For people who suffer from severe asthma, sometimes the cause of an attack is obvious — pollen in a field of blooming flowers, or dander from a pack of pets — but that’s not always the case. With the help of willing asthmatics, David Van Sickle, a researcher at the University of Wisconsin-Madison, is looking for a better way to hunt down triggers. His team of students will use global positioning technology, embedded in patients’ inhalers, to locate triggers around campus, hopefully uncovering previously unknown environmental factors for the lung disease. The US government’s Centers for Disease Control is backing the study.

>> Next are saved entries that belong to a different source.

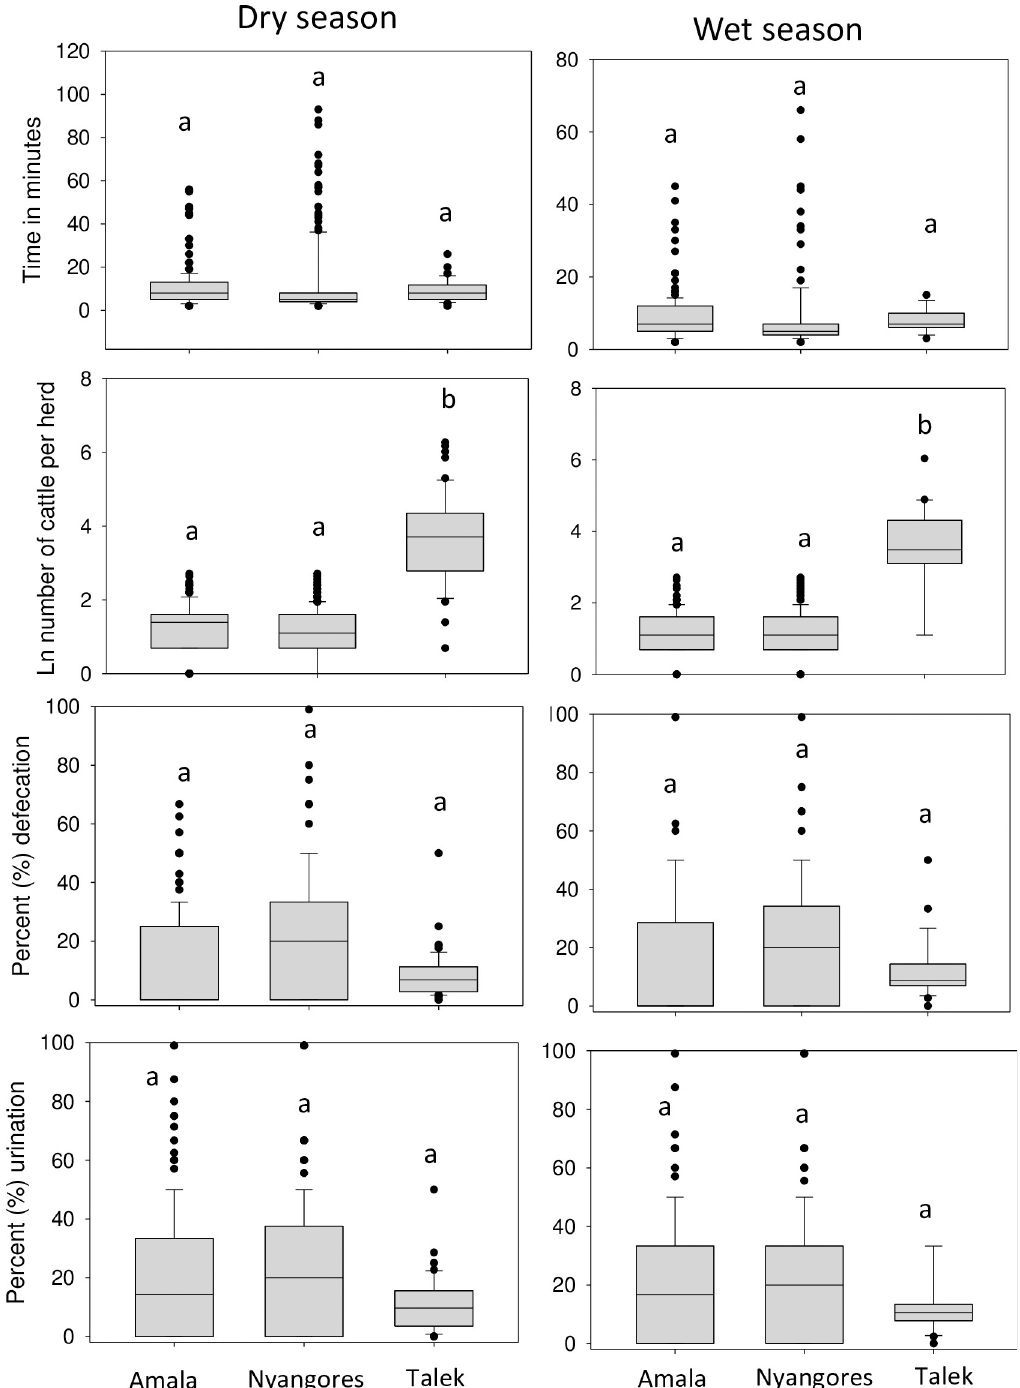
Fig 3. Livestock behaviour (time spent in the watering points, number of cattle per herd, % defecation and % urination) in the upper Mara River basin and lower basin in the Talek region during the wet and dry seasons.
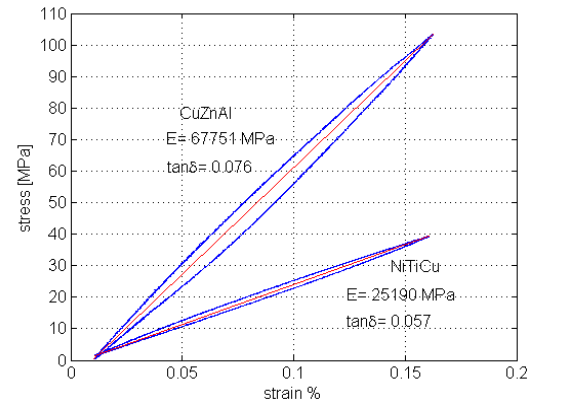
Figure 7: Stress-strain hysteresis loop for CuZnAl and NiTiCu during MTS tensile test at 0.075% strain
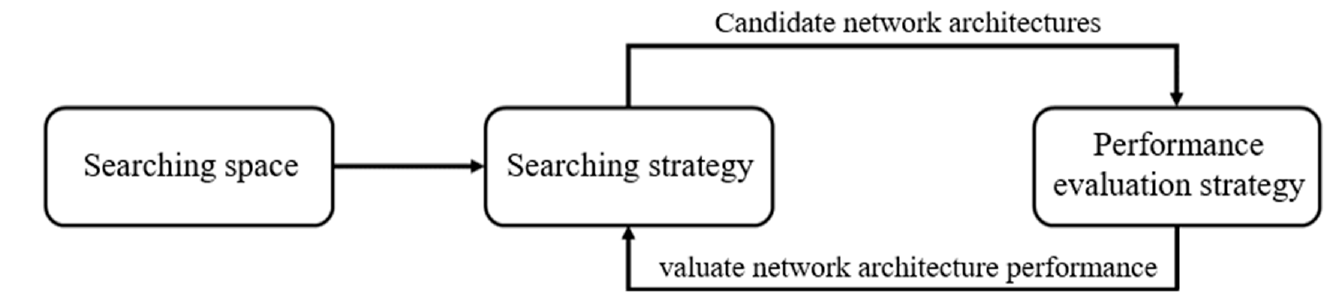
Figure 6. Three components of Google’s NAS system.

Van Sickle tells the University of Wisconsin News that known risk factors don’t fully explain asthma’s prevalence. An example: one outbreak of asthma attacks in Barcelona throughout the 1980s baffled scientists who were looking for all the usual triggers. But after eight years of reports from the victims, they traced the source to the city’s waterfront. Soybean dust — once unsuspected as a trigger — was ultimately flagged as a serious threat to asthmatics. Obviously, with the help of GPS technology, researchers can get a faster handle on what’s making people sick.
Van Sickle has another asthma project in the pipe, too. Another group of his students are trying to build a cheaper spirometer, which can detect asthma and other diseases by measuring lung health. These devices typically sell for $1,500 a piece, and the students are trying to whittle the cost down to $50 with an open source mentality; their designs are available to anyone online.